PROBLEM DESCRIPTION —
Select and reproduce each line of the listing below that bears the string "shoulder".

☆ ☆ ☆ ☆ ☆ ☆ ☆

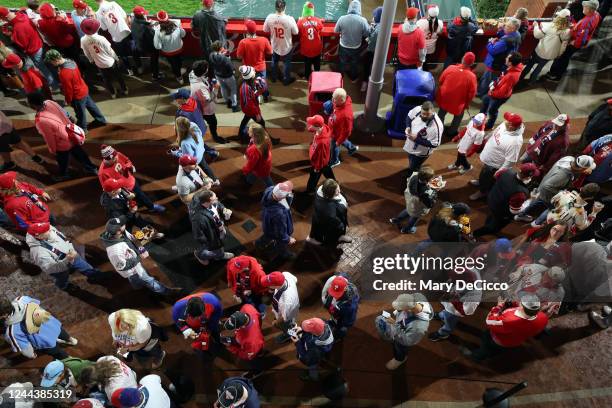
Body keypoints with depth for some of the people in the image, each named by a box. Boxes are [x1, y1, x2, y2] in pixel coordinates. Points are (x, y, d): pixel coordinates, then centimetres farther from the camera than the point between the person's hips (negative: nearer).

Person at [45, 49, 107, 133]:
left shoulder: (64, 73, -35)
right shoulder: (70, 61, -10)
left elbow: (68, 89, -24)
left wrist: (68, 100, -7)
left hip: (78, 95, -8)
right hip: (84, 89, 8)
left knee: (80, 113, 15)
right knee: (90, 105, 27)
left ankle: (82, 128, 37)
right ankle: (101, 120, 45)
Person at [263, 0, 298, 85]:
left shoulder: (269, 17, -20)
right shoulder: (290, 19, -28)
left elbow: (265, 30, -5)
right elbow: (295, 32, -14)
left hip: (274, 46, 3)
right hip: (286, 47, -3)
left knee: (274, 62, 29)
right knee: (287, 64, 23)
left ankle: (273, 77, 48)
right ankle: (286, 80, 40)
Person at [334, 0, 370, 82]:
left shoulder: (342, 18, -21)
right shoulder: (362, 20, -24)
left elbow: (336, 31, -5)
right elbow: (367, 33, -10)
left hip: (343, 47, 1)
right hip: (356, 48, -1)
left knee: (342, 63, 26)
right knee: (354, 64, 25)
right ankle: (353, 78, 44)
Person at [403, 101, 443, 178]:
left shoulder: (437, 126, -37)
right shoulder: (417, 109, -22)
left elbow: (434, 144, -29)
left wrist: (416, 139, -35)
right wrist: (408, 127, -19)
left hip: (421, 152, -6)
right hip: (410, 145, 6)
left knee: (413, 170, 12)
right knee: (411, 165, 32)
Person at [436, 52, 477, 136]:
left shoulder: (450, 68, -16)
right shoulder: (471, 76, -21)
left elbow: (440, 81, -3)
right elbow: (471, 94, -11)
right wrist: (467, 104, 7)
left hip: (443, 98, 3)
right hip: (458, 103, -2)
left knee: (442, 112, 32)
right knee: (459, 115, 29)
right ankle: (452, 131, 39)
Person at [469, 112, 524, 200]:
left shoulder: (515, 142, -41)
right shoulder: (505, 125, -18)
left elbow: (510, 161, -33)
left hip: (494, 165, -7)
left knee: (487, 178, 20)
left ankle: (482, 192, 48)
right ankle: (481, 182, 63)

☆ ☆ ☆ ☆ ☆ ☆ ☆

YOUR RESPONSE —
left shoulder: (64, 73, -35)
right shoulder: (70, 61, -10)
left shoulder: (269, 17, -20)
right shoulder: (290, 19, -28)
left shoulder: (342, 18, -21)
right shoulder: (362, 20, -24)
left shoulder: (437, 126, -37)
right shoulder: (417, 109, -22)
left shoulder: (450, 68, -16)
right shoulder: (471, 76, -21)
left shoulder: (515, 142, -41)
right shoulder: (505, 125, -18)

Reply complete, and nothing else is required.